▶ **Exercise details**
Word for word, transcribe the data below from the line with "fx_px: 5954" to the line with "f_number: 2.8", keeping both of those lines.

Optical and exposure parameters

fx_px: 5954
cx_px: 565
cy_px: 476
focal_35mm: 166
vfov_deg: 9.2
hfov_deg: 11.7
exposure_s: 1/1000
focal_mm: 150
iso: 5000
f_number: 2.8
==
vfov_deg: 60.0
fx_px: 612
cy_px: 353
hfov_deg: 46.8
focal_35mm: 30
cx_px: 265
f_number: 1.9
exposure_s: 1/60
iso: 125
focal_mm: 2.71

▶ **Answer space**
fx_px: 5954
cx_px: 565
cy_px: 476
focal_35mm: 166
vfov_deg: 9.2
hfov_deg: 11.7
exposure_s: 1/1000
focal_mm: 150
iso: 5000
f_number: 2.8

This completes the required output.